As part of the arrangement, Gimlet Labs will support work on vendor-agnostic standards for machine learning performance across industry and research. It will also contribute to benchmark development for agentic inference, an area drawing more attention as AI systems take on increasingly complex, multi-step tasks.
Benchmark push
MLPerf benchmarks are set by a working group that defines the model to run, the data set for testing, the rules on permitted model changes and the way hardware performance is measured. The process is intended to give vendors and researchers a common basis for comparison.
Gimlet Labs' involvement reflects a broader shift in AI infrastructure discussions toward mixed hardware environments rather than single-chip or single-vendor approaches. The debate has grown more prominent as inference workloads expand and diversify.
David Kanter commented on the decision to bring Gimlet Labs into the consortium.
"Gimlet Labs is doing something truly transformative with their multi-silicon approach for faster and more efficient inference. Because they orchestrate AI workloads across diverse hardware, the Gimlet Labs team has an invaluable perspective on agentic inference and what it needs from hardware. We're thrilled to welcome them officially to MLCommons and to help us accelerate progress in inference performance," said David Kanter, Founder of MLCommons and Head of MLPerf.
Kanter's remarks highlight the role MLCommons sees for companies working across different types of processors as AI developers seek more consistent ways to measure real-world inference performance.
Industry shift
Gimlet Labs describes itself as an applied AI research and product company. Its work centres on inference infrastructure, including workload orchestration across different hardware and research in areas such as automated GPU kernel generation and heterogeneous execution.

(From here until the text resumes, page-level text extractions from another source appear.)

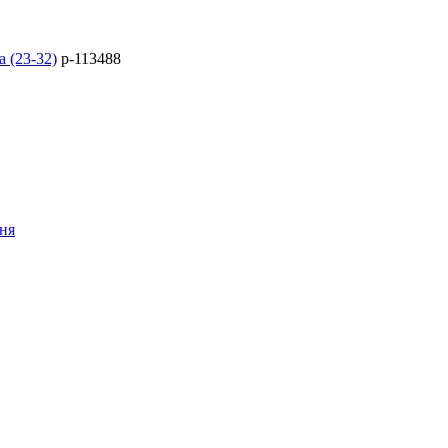
 (23-32)
p-113488
ння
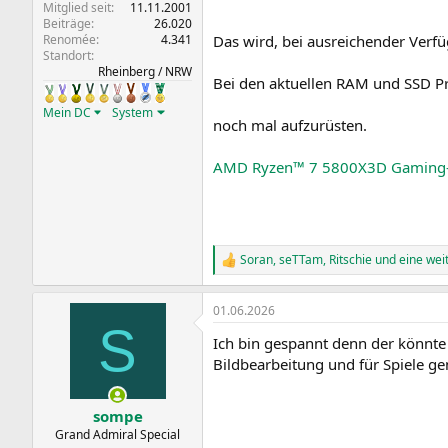
Mitglied seit
11.11.2001
Beiträge
26.020
Renomée
4.341
Das wird, bei ausreichender Verf
Standort
Rheinberg / NRW
Bei den aktuellen RAM und SSD Pr
Mein DC
System
noch mal aufzurüsten.
AMD Ryzen™ 7 5800X3D Gaming-
Soran
,
seTTam
,
Ritschie
und eine wei
R
e
a
01.06.2026
k
S
t
Ich bin gespannt denn der könnte 
i
o
Bildbearbeitung und für Spiele gen
n
e
n
sompe
:
Grand Admiral Special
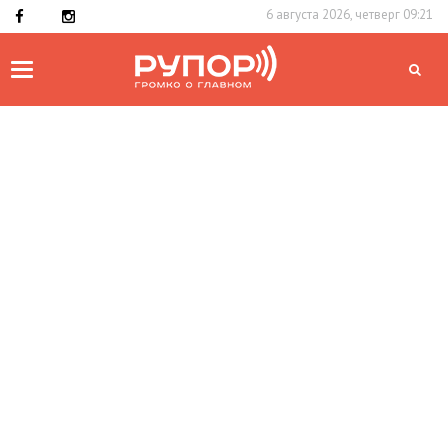
6 августа 2026, четверг 09:21
Toggle
navigation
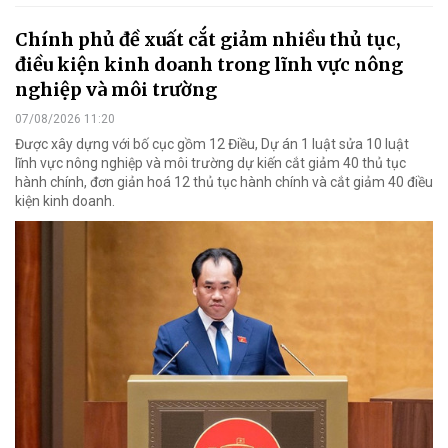
Chính phủ đề xuất cắt giảm nhiều thủ tục,
điều kiện kinh doanh trong lĩnh vực nông
nghiệp và môi trường
07/08/2026 11:20
Được xây dựng với bố cục gồm 12 Điều, Dự án 1 luật sửa 10 luật
lĩnh vực nông nghiệp và môi trường dự kiến cắt giảm 40 thủ tục
hành chính, đơn giản hoá 12 thủ tục hành chính và cắt giảm 40 điều
kiện kinh doanh.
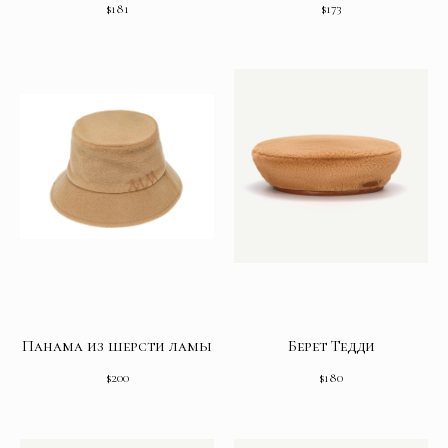
$
181
$
173
Панама из шерсти ламы
Берет Тедди
$
200
$
180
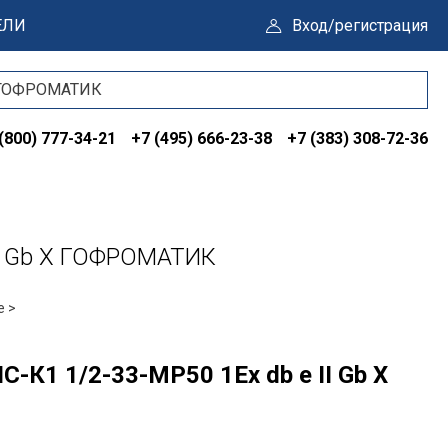
ЕЛИ
Вход/регистрация
(800) 777-34-21
+7 (495) 666-23-38
+7 (383) 308-72-36
II Gb X ГОФРОМАТИК
е >
К1 1/2-33-МР50 1Ex db e II Gb X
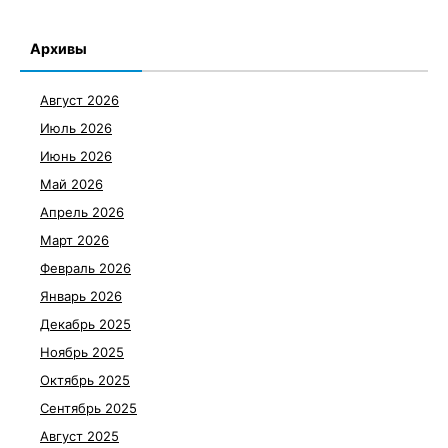
Архивы
Август 2026
Июль 2026
Июнь 2026
Май 2026
Апрель 2026
Март 2026
Февраль 2026
Январь 2026
Декабрь 2025
Ноябрь 2025
Октябрь 2025
Сентябрь 2025
Август 2025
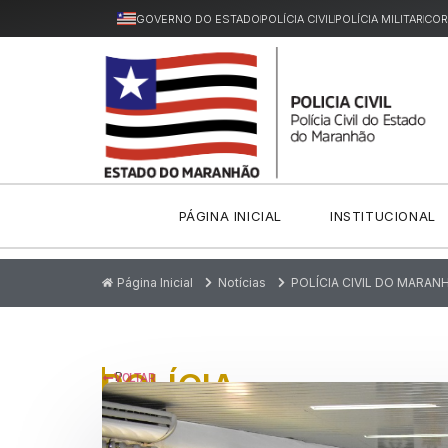
GOVERNO DO ESTADO
POLÍCIA CIVIL
POLÍCIA MILITAR
COR
PÁGINA INICIAL
INSTITUCIONAL
Página Inicial
Notícias
POLÍCIA CIVIL DO MARA
POLÍCIA
P
VOLTAR
u
CIVIL
bl
ic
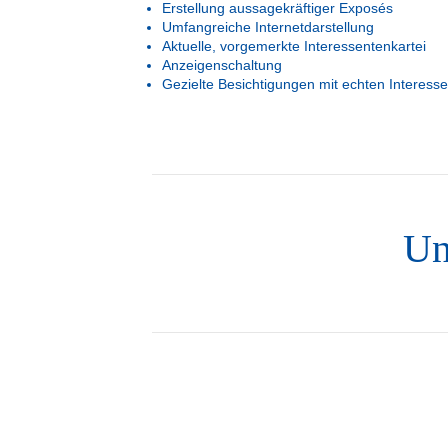
Erstellung aussagekräftiger Exposés
Umfangreiche Internetdarstellung
Aktuelle, vorgemerkte Interessentenkartei
Anzeigenschaltung
Gezielte Besichtigungen mit echten Interess
Un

The market is moving toward infrastructure that assigns different phases of inference to different hardware, according to Gimlet Labs. That trend is closely tied to the rise of agentic systems, which often involve more complex chains of reasoning, retrieval and action than earlier AI applications.
Zain Asgar outlined the company's view of that shift.

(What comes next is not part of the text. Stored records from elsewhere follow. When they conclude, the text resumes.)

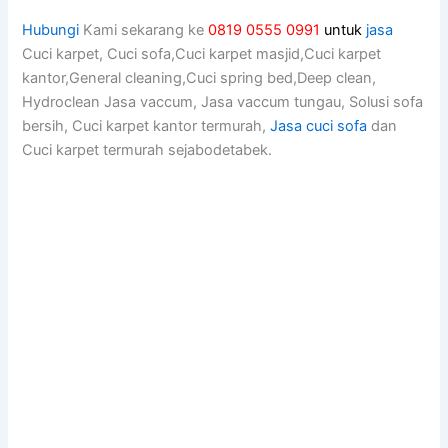
Hubungi
Kami sekarang ke
0819 0555 0991
untuk
jasa
Cuci karpet, Cuci sofa,Cuci karpet masjid,Cuci karpet
kantor,General cleaning,Cuci spring bed,Deep clean,
Hydroclean Jasa vaccum, Jasa vaccum tungau, Solusi sofa
bersih, Cuci karpet kantor termurah,
Jasa cuci sofa
dan
Cuci karpet termurah sejabodetabek.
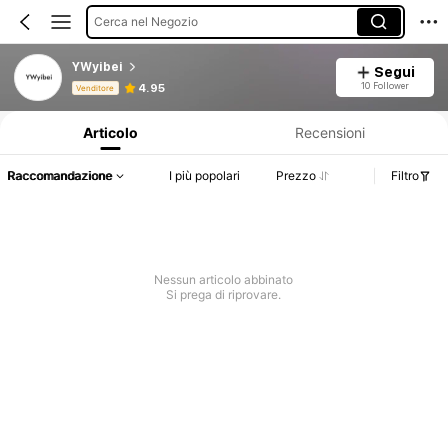
Cerca nel Negozio
YWyibei
Segui
Informazioni sul prodotto: Comunicazione del prezzo, dettagli su vendite e disponibilità.
10 Follower
4.95
Venditore
Articolo
Recensioni
Raccomandazione
I più popolari
Prezzo
Filtro
Nessun articolo abbinato
Si prega di riprovare.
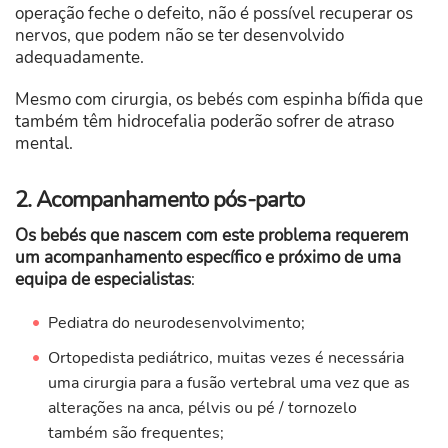
operação feche o defeito, não é possível recuperar os
nervos, que podem não se ter desenvolvido
adequadamente.
Mesmo com cirurgia, os bebés com espinha bífida que
também têm hidrocefalia poderão sofrer de atraso
mental.
2. Acompanhamento pós-parto
Os bebés que nascem com este problema requerem
um acompanhamento específico e próximo de uma
equipa de especialistas
:
Pediatra do neurodesenvolvimento;
Ortopedista pediátrico, muitas vezes é necessária
uma cirurgia para a fusão vertebral uma vez que as
alterações na anca, pélvis ou pé / tornozelo
também são frequentes;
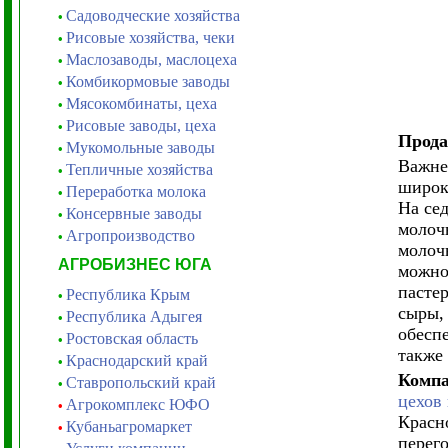
Садоводческие хозяйства
•
Рисовые хозяйства, чеки
•
Маслозаводы, маслоцеха
•
Комбикормовые заводы
•
Мясокомбинаты, цеха
•
Рисовые заводы, цеха
•
Прода
Мукомольные заводы
•
Важней
Тепличные хозяйства
•
широк
Переработка молока
•
На се
Консервные заводы
•
молоч
Агропроизводство
•
молоч
АГРОБИЗНЕС ЮГА
можно
пастер
Республика Крым
•
сыры,
Республика Адыгея
•
обесп
Ростовская область
•
также 
Краснодарский край
•
Комп
Ставропольский край
•
цехов
Агрокомплекс ЮФО
•
Красн
Кубаньагромаркет
•
перег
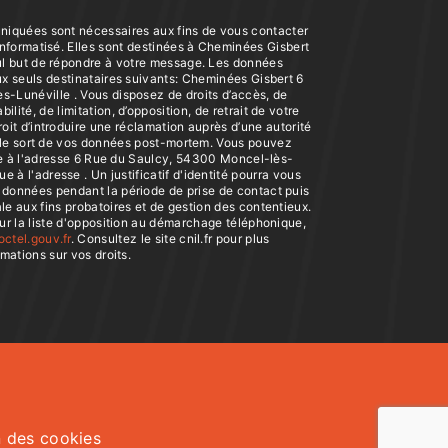
iquées sont nécessaires aux fins de vous contacter
 informatisé. Elles sont destinées à Cheminées Gisbert
eul but de répondre à votre message. Les données
 seuls destinataires suivants: Cheminées Gisbert 6
-Lunéville . Vous disposez de droits d’accès, de
bilité, de limitation, d’opposition, de retrait de votre
it d’introduire une réclamation auprès d’une autorité
r le sort de vos données post-mortem. Vous pouvez
le à l'adresse 6 Rue du Saulcy, 54300 Moncel-lès-
e à l'adresse . Un justificatif d'identité pourra vous
données pendant la période de prise de contact puis
le aux fins probatoires et de gestion des contentieux.
sur la liste d'opposition au démarchage téléphonique,
octel.gouv.fr
. Consultez le site cnil.fr pour plus
rmations sur vos droits.
n des cookies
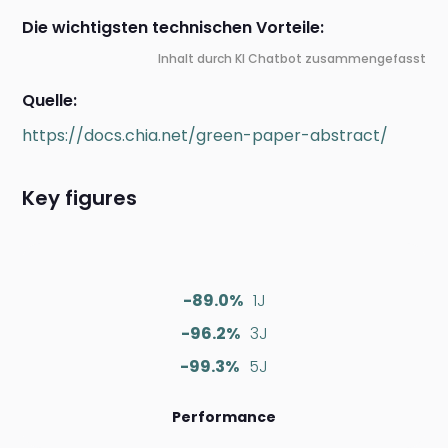
Die wichtigsten technischen Vorteile:
Inhalt durch KI Chatbot zusammengefasst
Quelle:
https://docs.chia.net/green-paper-abstract/
Key figures
-89.0%
1J
-96.2%
3J
-99.3%
5J
Performance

"The industry is moving away from homogeneous infrastructure and toward heterogeneous systems that target each phase of inference to the best hardware as agentic inference becomes the dominant software workload. We're collaborating with MLCommons on a new set of benchmarks that reflect these growing workloads and the unique infrastructure that powers them," said Zain Asgar, Co-Founder and Chief Executive Officer of Gimlet Labs.
That work could matter for AI buyers as well as chipmakers and cloud providers. Benchmarking has become central to how companies assess system performance, cost and suitability for specific workloads, especially as inference drives more commercial AI spending.
MLCommons has more than 125 members and affiliates. The consortium began with MLPerf in 2018 and has since expanded its work on AI measurement to cover broader questions of transparency, accuracy, safety, speed and efficiency.
For Gimlet Labs, membership provides a formal role in shaping the standards many in the sector use to judge machine learning systems. For MLCommons, the addition brings in a company focused on the technical challenge of running AI workloads across varied hardware rather than relying on a single architecture.
The development also highlights how benchmarking is changing. As AI systems grow more complex, simple measures based on one model running on one type of chip may no longer capture how production inference is actually deployed.
Agentic inference is emerging as one of the areas where that mismatch is most visible, because these workloads can span multiple stages and place different demands on compute, memory and orchestration.
By adding Gimlet Labs, MLCommons is advancing work on benchmarks intended to reflect those newer patterns of use.